August 5 was not a normal day for Kaicheng Yang. It was the day after a US court published Elon Musk’s argument on why he should no longer have to buy Twitter. And Yang, a PhD student at Indiana University, was shocked to discover that his bot detection software was at the center of a titanic legal battle.
Twitter sued Musk in July, after the Tesla CEO tried to retract his $44 billion offer to buy the platform. Musk, in turn, filed a countersuit accusing the social network of misrepresenting the numbers of fake accounts on the platform. Twitter has long maintained that spam bots represent less than 5 percent of its total number of “monetizable” users—or users that can see ads.
According to legal documents, Yang’s Botometer, a free tool that claims it can identify how likely a Twitter account is to be a bot, has been critical in helping Team Musk prove that figure is not true. “Contrary to Twitter’s representations that its business was minimally affected by false or spam accounts, the Musk Parties’ preliminary estimates show otherwise,” says Musk’s counterclaim.
But telling the difference between humans and bots is harder than it sounds, and one researcher has accused Botometer of “pseudoscience” for making it look easy. Twitter has been quick to point out that Musk used a tool with a history of making mistakes. In its legal filings, the platform reminded the court that Botometer defined Musk himself as likely to be bot earlier this year.
Despite that, Botometer has become prolific, especially among university researchers, due to the demand for tools that promise to distinguish bot accounts from humans. As a result, it will not only be Musk and Twitter on trial in October, but also the science behind bot detection.
Yang did not start Botometer; he inherited it. The project was set up around eight years ago. But as its founders graduated and moved on from university, responsibility for maintaining and updating the tool fell to Yang, who declines to confirm or deny whether he has been in contact with Elon Musk’s team. Botometer is not his full-time job; it’s more of a side project, he says. He works on the tool when he’s not carrying out research for his PhD project. “Currently, it’s just me and my adviser,” he says. “So I’m the person really doing the coding.”

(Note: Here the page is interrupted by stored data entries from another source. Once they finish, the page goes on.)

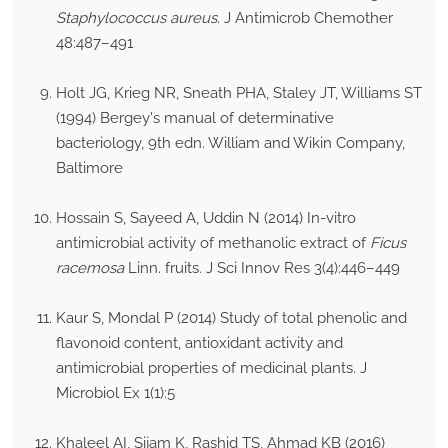
Staphylococcus aureus
. J Antimicrob Chemother
48:487–491
Holt JG, Krieg NR, Sneath PHA, Staley JT, Williams ST
(1994) Bergey's manual of determinative
bacteriology, 9th edn. William and Wikin Company,
Baltimore
Hossain S, Sayeed A, Uddin N (2014) In-vitro
antimicrobial activity of methanolic extract of
Ficus
racemosa
Linn. fruits. J Sci Innov Res 3(4):446–449
Kaur S, Mondal P (2014) Study of total phenolic and
flavonoid content, antioxidant activity and
antimicrobial properties of medicinal plants. J
Microbiol Ex 1(1):5
Khaleel AI, Sijam K, Rashid TS, Ahmad KB (2016)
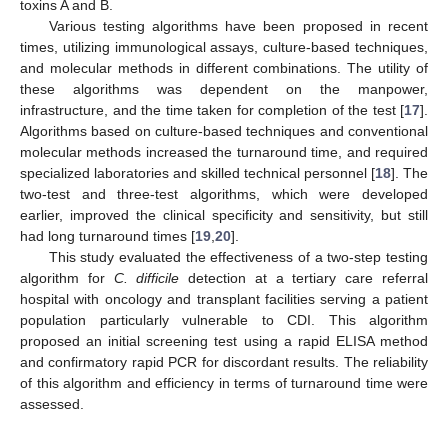
toxins A and B.
Various testing algorithms have been proposed in recent
times, utilizing immunological assays, culture-based techniques,
and molecular methods in different combinations. The utility of
these algorithms was dependent on the manpower,
infrastructure, and the time taken for completion of the test [
17
].
Algorithms based on culture-based techniques and conventional
molecular methods increased the turnaround time, and required
specialized laboratories and skilled technical personnel [
18
]. The
two-test and three-test algorithms, which were developed
earlier, improved the clinical specificity and sensitivity, but still
had long turnaround times [
19
,
20
].
This study evaluated the effectiveness of a two-step testing
algorithm for
C. difficile
detection at a tertiary care referral
hospital with oncology and transplant facilities serving a patient
population particularly vulnerable to CDI. This algorithm
proposed an initial screening test using a rapid ELISA method
and confirmatory rapid PCR for discordant results. The reliability
of this algorithm and efficiency in terms of turnaround time were
assessed.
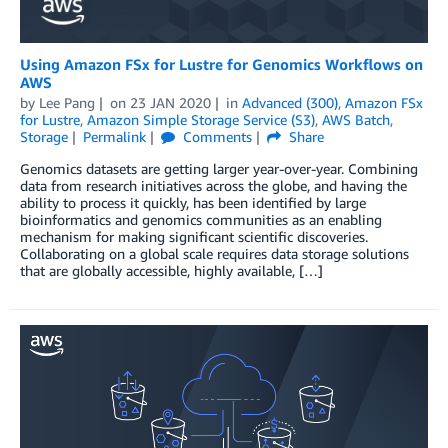
Using Amazon FSx for Lustre for Genomics Workflows on
AWS
by
Lee Pang
on
23 JAN 2020
in
Advanced (300)
,
Amazon FSx
for Lustre
,
Amazon Simple Storage Service (S3)
,
AWS Batch
,
Storage
Permalink
Comments
Share
Genomics datasets are getting larger year-over-year. Combining
data from research initiatives across the globe, and having the
ability to process it quickly, has been identified by large
bioinformatics and genomics communities as an enabling
mechanism for making significant scientific discoveries.
Collaborating on a global scale requires data storage solutions
that are globally accessible, highly available, […]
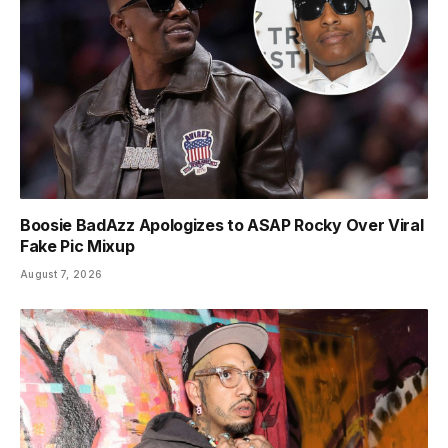
Boosie BadAzz Apologizes to ASAP Rocky Over Viral
Fake Pic Mixup
August 7, 2026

Botometer is a supervised machine learning tool, which means it has been taught to separate bots from humans on its own. Yang says Botometer differentiates bots from humans by looking at more than 1,000 details associated with a single Twitter account—such as its name, profile picture, followers, and ratio of tweets to retweets—before giving it a score between zero and five. “The higher the score means it’s more likely to be a bot, the lower score means it’s more likely to be a human,” says Yang. “If an account has a score of 4.5, it means it’s really likely to be a bot. But if it’s 1.2, it’s more likely to be a human.”
Crucially, however, Botometer does not give users a threshold, a definitive number that defines all accounts with higher scores as bots. Yang says the tool should not be used at all to decide whether individual accounts or groups of accounts are bots.He prefers it be used comparatively to understand whether one conversation topic is more polluted by bots than another.
Still, some researchers continue to use the tool incorrectly, says Yang. And the lack of threshold has created a gray area. Without a threshold, there’s no consensus about how to define a bot. Researchers hoping to find more bots can choose a lower threshold than researchers hoping to find less. In pursuit of clarity, many disinformation researchers have defaulted to defining bots as any account that scores above 50 percent or 2.5 on Botometer’s scale, according to Florian Gallwitz, a computer science professor at Germany’s Nuremberg Institute of Technology.